Jump! aus dem Hamsterrad

  • Lieber Stromer, ach, weißt du: mein Mann hat ja schon seit vielen Jahren immer wieder längere nüchterne Zeiten. Also jeweils nach Rehas oder Entgiftung. Klar hoffe ich immer wieder diesmal wird daraus eine echte Trockenheit. Aber das Risiko gehe ich nicht mehr ein. Da bin ich ganz sicher mit meiner Entscheidung.

    Und nein, er wird keinerlei Hebel in Bewegung setzen, damit ich bleibe. Er versteht das.

    DAS ist der Grund weshalb ich so lange hier geblieben bin. Er zeigt sich ja immer wieder einsichtig, macht sehr viel um nüchtern zu bleiben. Er ist ein sanfter, zurückhaltender Mensch, kein Schwätzer. Aber jetzt ist eben der Punkt an dem ich ausziehe, weil ich für mich sorgen muss.

    Und falls er diesmal trocken wird, dann umso besser. Dann werde ich aber trotzdem sehr gerne in meiner eigenen Wohnung sein. Das ist jetzt dran.

    Stromer, ich finde überhaupt gar nicht, dass du meinen Faden in irgendeiner Weise zuspamst! Du kannst sehr gerne auch von dir selbst erzählen. Darum geht es doch hier. Jemand schreibt was und das erinnert mich an ein eigenes Erlebnis oder löst einen Gedanken aus. Und den schreibe ich dann. Aber klar kannst du im eigenen Faden manches noch vertiefen und hast es dann ja auch zum Nachlesen besser parat.

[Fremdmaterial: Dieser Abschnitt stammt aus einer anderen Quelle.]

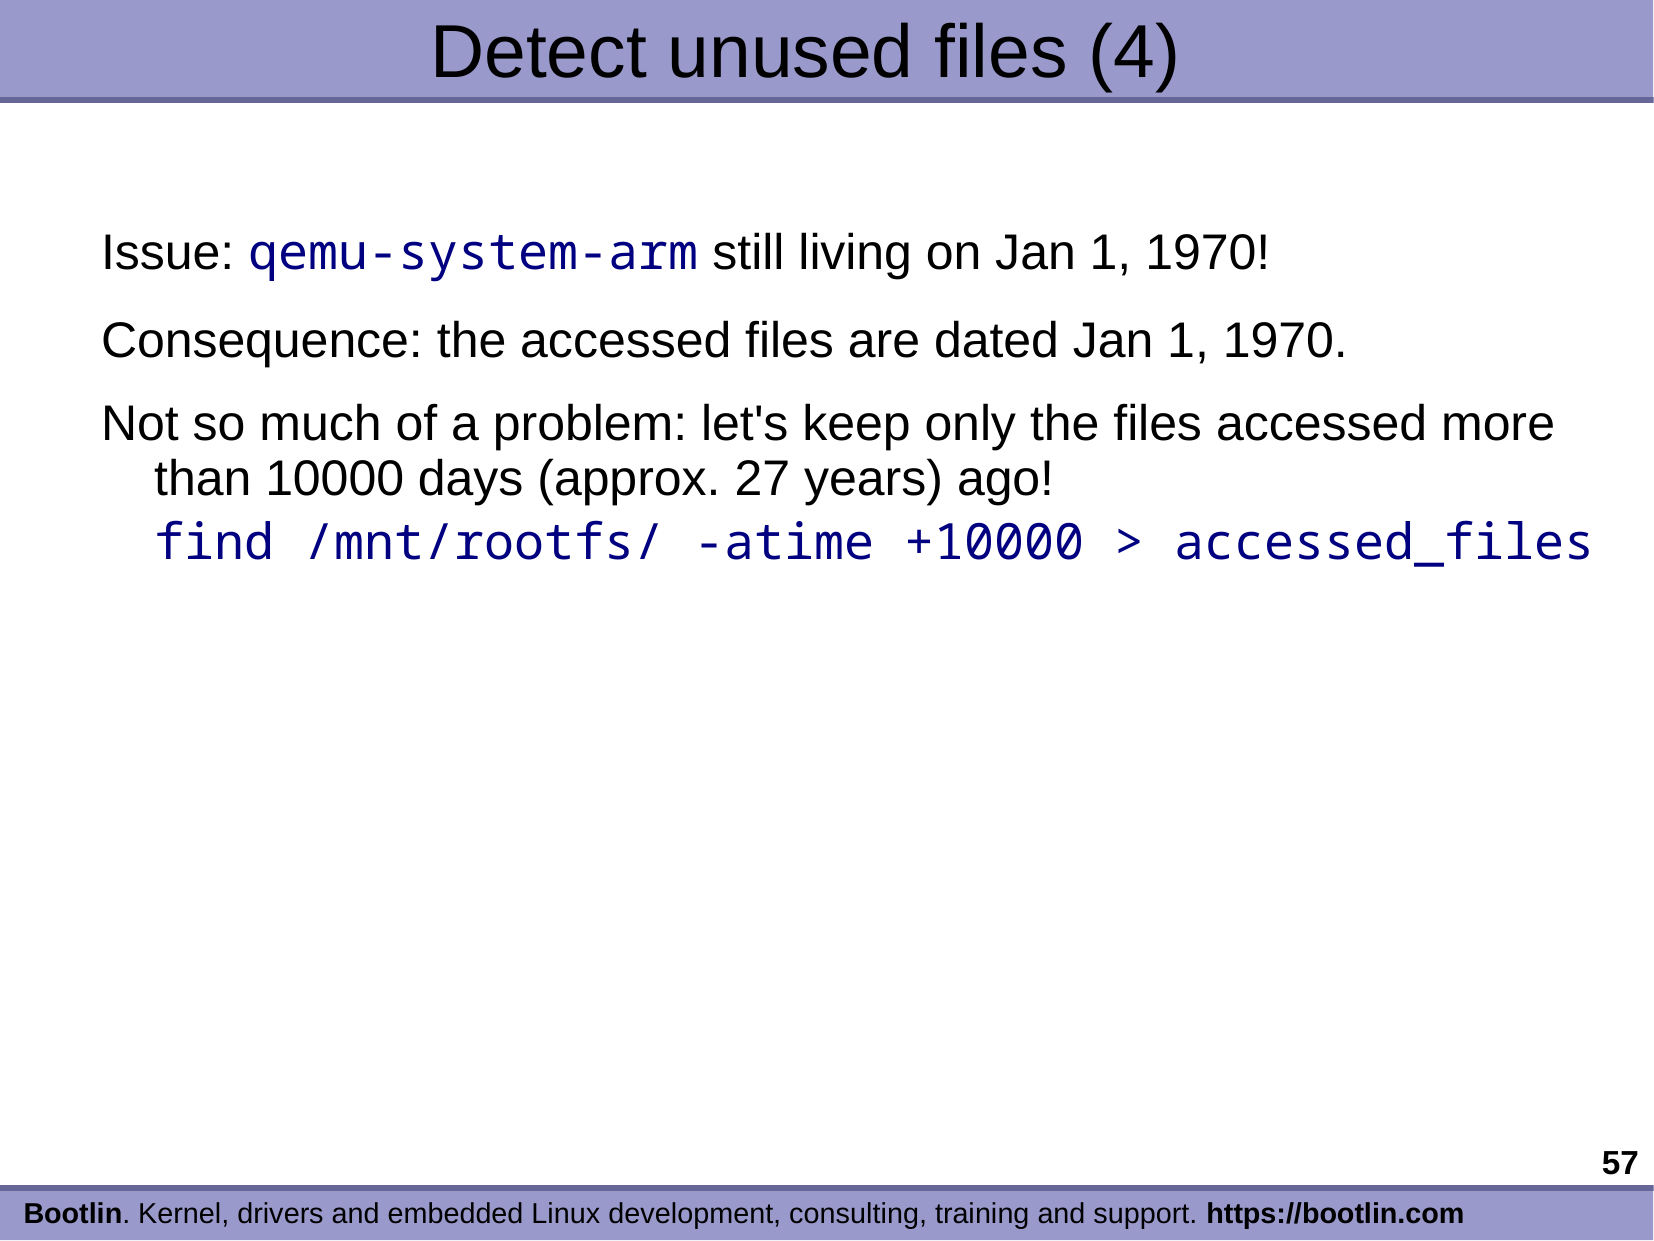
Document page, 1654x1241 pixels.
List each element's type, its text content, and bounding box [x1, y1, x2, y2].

    orientiere Dich an den Eisdielen

    😂 Das finde ich, ist ein super Leitspruch für mich! Sozusagen mein emotionales Navi für die nächste Zeit.

    Aber jetzt nochmal zu dir: ich finde es so rührend, dass du deinen Stromer so tief in dein Herz gelassen hast. Ich glaube nicht, dass es bei Trauer ein Ablaufdatum gibt. Aber ich verstehe auch, dass du spürst, dass da vielleicht auch noch eine andere Bedeutung für dich drin steckt.

    Ich liebe meine Kater sehr. Aber ich muss sagen ich hatte vorher auch einen Herzens-Kater, zu dem die Verbindung sehr tief war und an den ich noch so oft denke. Da war was Besonderes. Das kann auch nicht ersetzt werden. Und zuerst wollte ich danach auch keinen anderen mehr. Aber da hat mein Mann gefragt ob denn mein Herz so klein ist, dass da nicht noch mehr drin Platz haben. Und so war es. Aber jeder Kater ist ganz anders.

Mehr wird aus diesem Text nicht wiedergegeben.